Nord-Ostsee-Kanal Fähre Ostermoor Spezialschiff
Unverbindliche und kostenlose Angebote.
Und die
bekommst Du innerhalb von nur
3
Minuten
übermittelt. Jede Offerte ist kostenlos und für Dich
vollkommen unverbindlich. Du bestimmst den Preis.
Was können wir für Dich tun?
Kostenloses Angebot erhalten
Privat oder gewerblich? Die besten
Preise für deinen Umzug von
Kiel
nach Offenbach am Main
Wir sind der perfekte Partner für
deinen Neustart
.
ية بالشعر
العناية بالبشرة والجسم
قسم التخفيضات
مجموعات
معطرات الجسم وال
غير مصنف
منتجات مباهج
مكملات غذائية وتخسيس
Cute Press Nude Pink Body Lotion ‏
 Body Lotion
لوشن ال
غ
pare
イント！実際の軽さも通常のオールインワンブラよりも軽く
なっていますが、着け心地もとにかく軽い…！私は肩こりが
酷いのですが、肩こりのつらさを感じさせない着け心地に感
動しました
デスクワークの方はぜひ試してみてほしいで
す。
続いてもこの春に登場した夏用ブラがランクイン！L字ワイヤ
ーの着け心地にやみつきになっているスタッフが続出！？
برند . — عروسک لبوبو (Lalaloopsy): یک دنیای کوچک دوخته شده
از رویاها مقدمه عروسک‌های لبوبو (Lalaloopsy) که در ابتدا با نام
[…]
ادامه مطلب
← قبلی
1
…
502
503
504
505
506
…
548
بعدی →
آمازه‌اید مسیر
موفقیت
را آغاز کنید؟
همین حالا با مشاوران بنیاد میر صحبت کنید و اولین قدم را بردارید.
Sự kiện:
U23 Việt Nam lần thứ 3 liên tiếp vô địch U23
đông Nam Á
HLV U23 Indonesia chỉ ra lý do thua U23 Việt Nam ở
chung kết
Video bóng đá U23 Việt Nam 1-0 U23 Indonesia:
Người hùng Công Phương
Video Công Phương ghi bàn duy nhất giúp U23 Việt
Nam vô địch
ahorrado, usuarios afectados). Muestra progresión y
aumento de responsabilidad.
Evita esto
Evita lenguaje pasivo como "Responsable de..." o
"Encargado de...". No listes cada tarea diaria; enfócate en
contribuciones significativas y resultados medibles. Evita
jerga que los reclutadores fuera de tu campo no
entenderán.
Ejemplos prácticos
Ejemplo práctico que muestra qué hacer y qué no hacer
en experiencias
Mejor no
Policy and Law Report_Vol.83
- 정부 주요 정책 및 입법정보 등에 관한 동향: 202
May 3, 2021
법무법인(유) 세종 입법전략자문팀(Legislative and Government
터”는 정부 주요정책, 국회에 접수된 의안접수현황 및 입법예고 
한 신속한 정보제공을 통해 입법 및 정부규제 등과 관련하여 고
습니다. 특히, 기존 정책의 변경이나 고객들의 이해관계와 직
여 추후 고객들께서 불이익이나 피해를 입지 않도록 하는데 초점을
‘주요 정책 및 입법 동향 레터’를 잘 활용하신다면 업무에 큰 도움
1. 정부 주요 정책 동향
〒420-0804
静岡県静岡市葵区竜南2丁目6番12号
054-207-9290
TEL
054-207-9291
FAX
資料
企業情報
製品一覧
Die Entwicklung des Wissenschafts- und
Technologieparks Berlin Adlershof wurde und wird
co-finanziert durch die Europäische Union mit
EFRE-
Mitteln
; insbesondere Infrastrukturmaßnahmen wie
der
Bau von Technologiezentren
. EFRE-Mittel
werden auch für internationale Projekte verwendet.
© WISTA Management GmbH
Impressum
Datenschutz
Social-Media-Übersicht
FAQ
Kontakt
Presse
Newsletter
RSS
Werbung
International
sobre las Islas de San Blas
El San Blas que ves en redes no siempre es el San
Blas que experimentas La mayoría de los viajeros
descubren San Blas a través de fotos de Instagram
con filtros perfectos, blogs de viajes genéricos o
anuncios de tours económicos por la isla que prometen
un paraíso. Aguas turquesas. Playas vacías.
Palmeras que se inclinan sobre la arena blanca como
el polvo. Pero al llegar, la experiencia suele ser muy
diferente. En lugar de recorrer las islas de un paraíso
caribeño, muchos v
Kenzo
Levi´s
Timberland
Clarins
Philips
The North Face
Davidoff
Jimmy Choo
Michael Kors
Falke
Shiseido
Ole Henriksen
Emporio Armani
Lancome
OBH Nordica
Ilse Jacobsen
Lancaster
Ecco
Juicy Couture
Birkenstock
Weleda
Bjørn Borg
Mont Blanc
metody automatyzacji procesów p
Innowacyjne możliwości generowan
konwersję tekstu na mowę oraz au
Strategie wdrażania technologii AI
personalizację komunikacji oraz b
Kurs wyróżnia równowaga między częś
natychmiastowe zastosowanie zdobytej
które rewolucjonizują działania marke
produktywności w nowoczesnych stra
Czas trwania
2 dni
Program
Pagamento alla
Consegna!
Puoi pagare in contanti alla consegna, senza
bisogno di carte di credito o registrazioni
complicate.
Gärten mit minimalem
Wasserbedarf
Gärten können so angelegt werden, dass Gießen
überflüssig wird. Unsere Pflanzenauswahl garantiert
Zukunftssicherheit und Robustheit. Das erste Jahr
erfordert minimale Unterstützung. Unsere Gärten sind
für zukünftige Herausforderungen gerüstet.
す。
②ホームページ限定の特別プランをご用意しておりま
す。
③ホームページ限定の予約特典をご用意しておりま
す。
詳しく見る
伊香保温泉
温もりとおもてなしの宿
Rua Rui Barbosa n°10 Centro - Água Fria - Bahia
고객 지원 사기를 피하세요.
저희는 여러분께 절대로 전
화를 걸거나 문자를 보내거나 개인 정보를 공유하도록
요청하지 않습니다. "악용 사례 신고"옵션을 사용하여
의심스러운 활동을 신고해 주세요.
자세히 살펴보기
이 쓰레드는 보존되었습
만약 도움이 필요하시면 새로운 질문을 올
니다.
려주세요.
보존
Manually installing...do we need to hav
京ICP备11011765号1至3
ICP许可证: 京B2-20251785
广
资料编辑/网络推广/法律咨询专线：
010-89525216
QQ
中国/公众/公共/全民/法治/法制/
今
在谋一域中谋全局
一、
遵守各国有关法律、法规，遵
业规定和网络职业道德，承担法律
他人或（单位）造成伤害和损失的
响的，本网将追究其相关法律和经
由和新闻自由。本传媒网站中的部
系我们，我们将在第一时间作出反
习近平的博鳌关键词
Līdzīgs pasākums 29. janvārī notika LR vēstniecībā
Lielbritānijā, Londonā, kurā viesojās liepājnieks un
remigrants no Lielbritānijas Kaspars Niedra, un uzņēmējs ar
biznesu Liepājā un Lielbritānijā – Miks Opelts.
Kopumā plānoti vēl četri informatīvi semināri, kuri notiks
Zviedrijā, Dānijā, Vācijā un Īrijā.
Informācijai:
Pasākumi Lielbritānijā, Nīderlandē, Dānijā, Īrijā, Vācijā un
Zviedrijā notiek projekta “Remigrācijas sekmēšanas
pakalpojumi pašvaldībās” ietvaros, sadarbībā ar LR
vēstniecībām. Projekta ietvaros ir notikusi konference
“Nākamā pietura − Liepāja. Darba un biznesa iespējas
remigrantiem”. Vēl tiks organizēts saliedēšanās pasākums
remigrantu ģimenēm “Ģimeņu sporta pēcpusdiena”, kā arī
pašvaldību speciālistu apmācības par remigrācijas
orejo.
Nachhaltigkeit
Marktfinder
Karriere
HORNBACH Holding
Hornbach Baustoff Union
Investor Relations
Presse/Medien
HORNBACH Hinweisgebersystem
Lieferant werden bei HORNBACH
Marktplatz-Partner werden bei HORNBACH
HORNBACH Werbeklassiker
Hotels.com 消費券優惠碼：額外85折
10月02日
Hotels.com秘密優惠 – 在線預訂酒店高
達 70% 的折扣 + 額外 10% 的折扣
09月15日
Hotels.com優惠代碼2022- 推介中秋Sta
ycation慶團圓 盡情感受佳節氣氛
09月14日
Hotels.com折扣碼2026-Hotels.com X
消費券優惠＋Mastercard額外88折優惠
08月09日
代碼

────

● TO-DO ITEM:
Reproduce the lines from the first one at the top through the line containing "의안접수현황 및 입법예고", swapping every "Evita" for "Evite" and leaving everything else unchanged.

● RESULT BELOW:
Nord-Ostsee-Kanal Fähre Ostermoor Spezialschiff
Unverbindliche und kostenlose Angebote.
Und die
bekommst Du innerhalb von nur
3
Minuten
übermittelt. Jede Offerte ist kostenlos und für Dich
vollkommen unverbindlich. Du bestimmst den Preis.
Was können wir für Dich tun?
Kostenloses Angebot erhalten
Privat oder gewerblich? Die besten
Preise für deinen Umzug von
Kiel
nach Offenbach am Main
Wir sind der perfekte Partner für
deinen Neustart
.
ية بالشعر
العناية بالبشرة والجسم
قسم التخفيضات
مجموعات
معطرات الجسم وال
غير مصنف
منتجات مباهج
مكملات غذائية وتخسيس
Cute Press Nude Pink Body Lotion ‏
 Body Lotion
لوشن ال
غ
pare
イント！実際の軽さも通常のオールインワンブラよりも軽く
なっていますが、着け心地もとにかく軽い…！私は肩こりが
酷いのですが、肩こりのつらさを感じさせない着け心地に感
動しました
デスクワークの方はぜひ試してみてほしいで
す。
続いてもこの春に登場した夏用ブラがランクイン！L字ワイヤ
ーの着け心地にやみつきになっているスタッフが続出！？
برند . — عروسک لبوبو (Lalaloopsy): یک دنیای کوچک دوخته شده
از رویاها مقدمه عروسک‌های لبوبو (Lalaloopsy) که در ابتدا با نام
[…]
ادامه مطلب
← قبلی
1
…
502
503
504
505
506
…
548
بعدی →
آمازه‌اید مسیر
موفقیت
را آغاز کنید؟
همین حالا با مشاوران بنیاد میر صحبت کنید و اولین قدم را بردارید.
Sự kiện:
U23 Việt Nam lần thứ 3 liên tiếp vô địch U23
đông Nam Á
HLV U23 Indonesia chỉ ra lý do thua U23 Việt Nam ở
chung kết
Video bóng đá U23 Việt Nam 1-0 U23 Indonesia:
Người hùng Công Phương
Video Công Phương ghi bàn duy nhất giúp U23 Việt
Nam vô địch
ahorrado, usuarios afectados). Muestra progresión y
aumento de responsabilidad.
Evite esto
Evite lenguaje pasivo como "Responsable de..." o
"Encargado de...". No listes cada tarea diaria; enfócate en
contribuciones significativas y resultados medibles. Evite
jerga que los reclutadores fuera de tu campo no
entenderán.
Ejemplos prácticos
Ejemplo práctico que muestra qué hacer y qué no hacer
en experiencias
Mejor no
Policy and Law Report_Vol.83
- 정부 주요 정책 및 입법정보 등에 관한 동향: 202
May 3, 2021
법무법인(유) 세종 입법전략자문팀(Legislative and Government
터”는 정부 주요정책, 국회에 접수된 의안접수현황 및 입법예고 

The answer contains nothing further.